Only two factors can conceivably determine where the U.S. and China are headed in the coming three months. The first is obviously how much ground Beijing is willing to yield in order to avoid further escalations in the trade war and, subsequently, a likely U.S.-China cold war. It is fully within the realm of possibility that President Xi and his advisors decide that the Chinese government has greater capacity to absorb the shocks of unprecedented trade concessions now than the long-term economic and geopolitical costs of a Sino-American cold war.

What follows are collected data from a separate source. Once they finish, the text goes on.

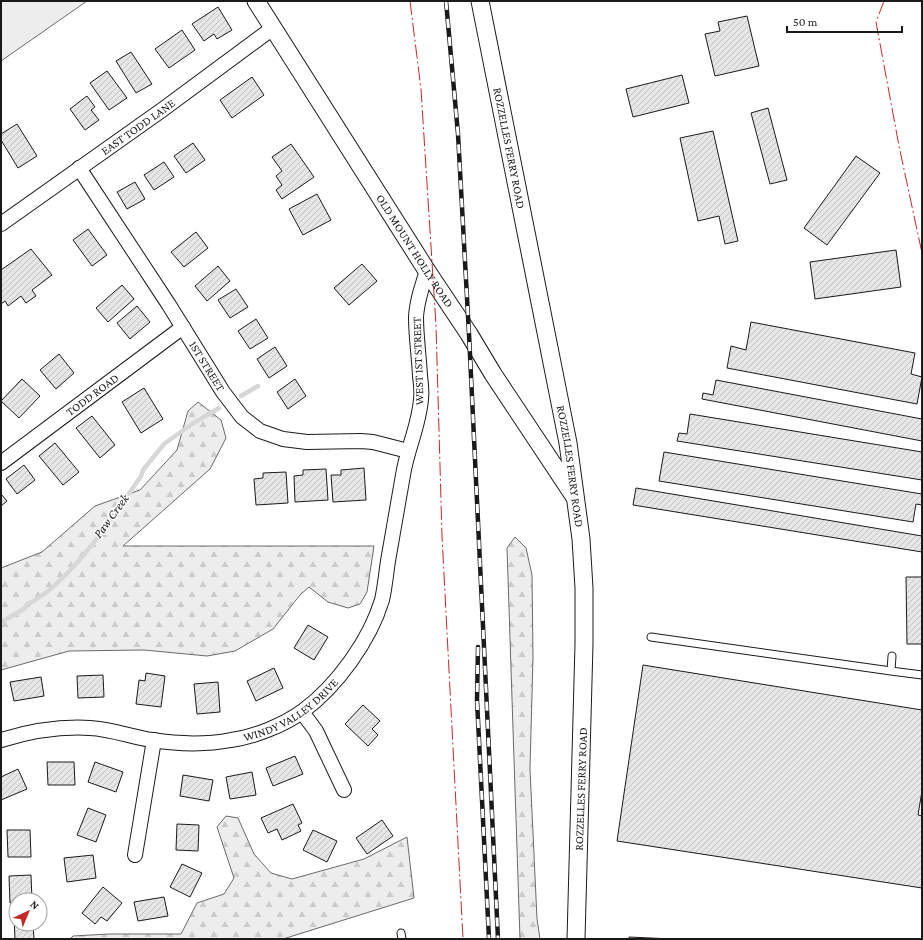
<svg xmlns="http://www.w3.org/2000/svg" width="923" height="940" viewBox="0 0 923 940" font-family="'Crimson Pro',serif">
<style>
.forest{fill:url(#forest-firs);stroke:#6a6a6a}
.built{fill:#ededed;stroke:#6a6a6a}
.lines{fill:none;stroke-linecap:round;stroke-linejoin:round}
.stream{stroke:#d7d7d7;stroke-width:4.5}
.building{fill:url(#building-hatch);stroke:#1a1a1a}
.service-casing{stroke:#1a1a1a;stroke-width:9}
.minor-casing{stroke:#1a1a1a;stroke-width:16}
.tertiary-casing{stroke:#1a1a1a;stroke-width:19}
.service{stroke:#fff;stroke-width:7}
.minor{stroke:#fff;stroke-width:14}
.tertiary{stroke:#fff;stroke-width:17}
.rail-casing{stroke:#1a1a1a;stroke-width:4.5}
.rail{stroke:#fff;stroke-width:3;stroke-dasharray:9;stroke-linecap:butt}
.power{stroke:#c62828;stroke-width:1;stroke-dasharray:14 3 2 3;stroke-linecap:butt}
.labels{text-anchor:middle;dominant-baseline:central;stroke-width:3;stroke-linejoin:round;paint-order:stroke}
.street-label{font-size:12px;fill:#1a1a1a;stroke:#fff}
.water-label{font-size:13px;font-style:italic;fill:#1a1a1a;stroke:#fff}
</style>
<defs>
<pattern id="forest-firs" width="22" height="20" patternUnits="userSpaceOnUse"><rect width="22" height="20" fill="#ededed"/><path d="M5 1l3.5 6h-7zM16 11l3.5 6h-7z" fill="#cbcbcb"/></pattern>
<pattern id="building-hatch" width="6" height="6" patternUnits="userSpaceOnUse"><rect width="6" height="6" fill="#e6e6e6"/><path d="M-1 1l2-2M0 6l6-6M5 7l2-2" fill="none" stroke="#c5c5c5"/></pattern>
</defs>
<rect width="100%" height="100%" fill="#fff"/>
<path class="forest" d="M198,402L221,420L226,438L210,469L123,546H374L367,592L360,604L348,608L328,602L309,587L300,595L273,629L235,651L207,656L144,650L69,651L1,670V568L42,552L95,506L140,490L177,450L188,411Z
M515,537L526,548L532,575L533,657L530,769L537,919L540,939H520L507,548Z
M226,816L238,818L254,854L271,873L292,879L364,859L407,837L414,898L283,939H70L73,936L109,934H181L197,903L224,894L234,878L217,827Z"/>
<path class="built" d="M1,1H87L1,61Z"/>
<g class="lines">
<path class="stream" d="M241,396L258,386
M1,622L24,609L27,605C37,599 47,593 55,585C89,554 115,514 141,476L143,470L164,444L192,424L219,408"/>
</g>
<path class="building" d="M218,7L232,30L217,39L214,34L204,41L192,24Z
M747,16L759,66L715,76L705,34L720,31L718,22Z
M182,30L195,50L169,68L155,49Z
M131,52L152,84L136,93L116,61Z
M107,71L127,98L109,110L90,83Z
M682,75L689,103L633,117L626,89Z
M252,77L264,95L232,118L220,100Z
M87,96L95,107L91,110L99,120L85,130L70,109Z
M768,108L787,180L770,184L751,113Z
M17,124L37,156L18,168L1,140V134Z
M713,131L738,241L725,244L719,216L698,221L680,138Z
M193,143L205,160L186,173L174,156Z
M291,144L314,177L282,199L276,190L282,185L276,176L282,171L272,157Z
M856,156L880,173L827,245L804,228Z
M164,162L174,177L154,190L144,175Z
M135,182L145,199L127,209L117,192Z
M317,194L331,220L303,235L289,209Z
M88,229L107,255L92,266L73,240Z
M196,232L208,248L184,267L171,252Z
M31,249L52,275L32,290L36,296L26,303L21,296L8,306L5,301L1,304V270Z
M896,250L901,287L815,299L810,262Z
M362,264L377,281L349,305L334,288Z
M218,266L230,281L207,301L195,286Z
M122,285L134,299L108,322L96,308Z
M236,289L248,307L230,318L218,300Z
M137,306L150,322L130,339L117,323Z
M256,319L268,338L250,349L238,331Z
M751,322L915,353L911,374L922,377L917,404L727,368L731,346L746,350Z
M275,347L287,366L269,378L257,359Z
M59,354L74,373L56,389L40,370Z
M22,379L40,396L19,418L1,401Z
M295,379L306,396L288,409L277,392Z
M716,380L922,419V441L702,399L703,393L713,395Z
M144,388L163,419L141,433L122,402Z
M690,414L922,452V480L677,441L679,433L687,434Z
M92,416L115,445L100,458L76,428Z
M55,443L79,472L63,485L39,456Z
M664,452L922,494V505L916,504L913,522L659,481Z
M24,465L35,480L17,494L6,479Z
M364,468L366,500L333,502L331,475H341V470Z
M326,469L328,500L295,502L294,476L303,475V470Z
M286,472L288,503L256,505L254,479L263,478V473Z
M636,488L922,536V552L633,505Z
M1,494L7,501L1,506Z
M906,577H922V644H907Z
M308,625L328,637L314,660L294,648Z
M643,665L922,710V791L918,815L922,816V888L617,841Z
M274,668L283,688L256,701L247,681Z
M146,673L165,676L161,707L136,704L139,680L145,681Z
M103,675L104,697L78,698L77,676Z
M41,677L44,696L14,701L10,682Z
M218,682L220,712L197,714L194,684Z
M363,705L380,721L372,729L378,735L368,746L345,724Z
M295,756L303,774L273,786L266,768Z
M47,762H74L75,785H48Z
M95,762L123,772L116,792L88,782Z
M18,769L27,789L1,800V777Z
M252,772L256,795L230,799L226,777Z
M183,775L213,780L209,801L180,796Z
M293,804L302,823L298,825L301,831L282,840L277,829L268,833L261,818Z
M88,808L106,815L96,842L77,835Z
M382,820L393,836L367,854L356,838Z
M177,824L199,825L198,851L176,850Z
M7,830H30L31,857H8Z
M313,830L337,841L327,862L303,850Z
M93,855L96,878L67,882L64,858Z
M182,864L202,873L190,897L170,887Z
M31,875L32,900H16V902L10,903L9,876Z
M103,887L122,903L107,921L101,917L95,924L82,913Z
M164,897L168,916L138,921L134,902Z
M14,917H16V924H33L34,939H15Z
M629,937L672,939H629Z"/>
<g class="lines">
<defs>
<path id="service" d="M651,637L891,671
M892,656L891,671L922,675
M401,933L402,939"/>
<g id="minor">
<path id="s1" d="M79,168L169,305L223,392L242,417L260,431L283,439L307,442L361,441L373,442L408,451"/>
<path id="s2" d="M1,224L162,110L273,28"/>
<path id="s3" d="M1,463L183,327"/>
<path d="M302,712L316,731L344,790"/>
<path id="s4" d="M1,740C31,731 59,726 90,728C111,729 132,737 152,740C178,744 205,745 231,740C254,737 284,725 303,711C337,686 370,640 382,600C385,587 386,574 388,561C393,532 398,504 403,475C407,449 419,426 421,399C422,391 421,383 420,376C419,356 416,336 416,317C417,301 422,286 427,271"/>
<path d="M135,855L154,740"/>
</g>
<g id="tertiary">
<path id="s5" d="M256,1L427,271L469,334L493,374L574,496"/>
<path id="s6" d="M480,1L568,443L581,539L584,588V644L576,939"/>
</g>
</defs>
<use href="#service" class="service-casing"/>
<use href="#minor" class="minor-casing"/>
<use href="#tertiary" class="tertiary-casing"/>
<use href="#service" class="service"/>
<use href="#minor" class="minor"/>
<use href="#tertiary" class="tertiary"/>
<defs>
<path id="rail" d="M446,1L458,134L469,334L498,939
M478,647L477,700L489,939"/>
</defs>
<use href="#rail" class="rail-casing"/>
<use href="#rail" class="rail"/>
<path class="power" d="M410,1L421,89L436,325L442,536L463,939
M884,1L876,22L899,146L922,253"/>
</g>
<g class="labels">
<g class="street-label">
<text stroke="none"><textPath href="#s2" startOffset="168">EAST TODD LANE</textPath></text>
<text stroke="none"><textPath href="#s6" startOffset="150">ROZZELLES FERRY ROAD</textPath></text>
<text stroke="none"><textPath href="#s5" startOffset="296">OLD MOUNT HOLLY ROAD</textPath></text>
<text transform="translate(418 361) rotate(-92)">WEST 1ST STREET</text>
<text stroke="none"><textPath href="#s1" startOffset="236">1ST STREET</textPath></text>
<text stroke="none"><textPath href="#s3" startOffset="114">TODD ROAD</textPath></text>
<text stroke="none"><textPath href="#s6" startOffset="474">ROZZELLES FERRY ROAD</textPath></text>
<text stroke="none"><textPath href="#s4" startOffset="301">WINDY VALLEY DRIVE</textPath></text>
<text transform="translate(581 789) rotate(-88)">ROZZELLES FERRY ROAD</text>
</g>
<g class="water-label">
<text transform="translate(111 516) rotate(-54)">Paw Creek</text>
</g>
</g>
<rect width="923" height="940" fill="none" stroke="#1a1a1a" stroke-width="4"/>
<g transform="translate(28 912) rotate(44)"><circle r="19" fill="#ffffff" stroke="#a3a3a3"/>
<path d="M0-3L7 15L0 10L-7 15Z" fill="#c62828"/>
<text y="-6" font-size="11" font-weight="bold" text-anchor="middle" fill="#1a1a1a">N</text>
</g>
<path d="M787 26v6h115v-6" fill="none" stroke="#1a1a1a" stroke-width="2"/>
<text x="793" y="26" font-size="12" fill="#1a1a1a" stroke="#ffffff" stroke-width="3" paint-order="stroke">50 m</text>
</svg>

The second factor is where President Trump comes down. Based on his protectionist instinct and consistent support for the hardliners in the trade war, Trump is more likely to side with them than the pragmatists if there is an impasse between the two camps. However, in recent months he apparently has become more aware of the economic consequences of a full-blown trade war. The turmoil in the financial markets and the looming threat of an American recession in 2020 – the year of his re-election – may persuade President Trump that a trade war is not so easy to win as he originally claimed. To avoid a recession that could endanger his chances for a second term, President Trump may want to pocket the concessions Beijing is willing to offer, end the trade war, and claim credit for striking the deal of the 21st century.

Whatever transpires by March 1, mercifully we don’t have to wait very long to find out.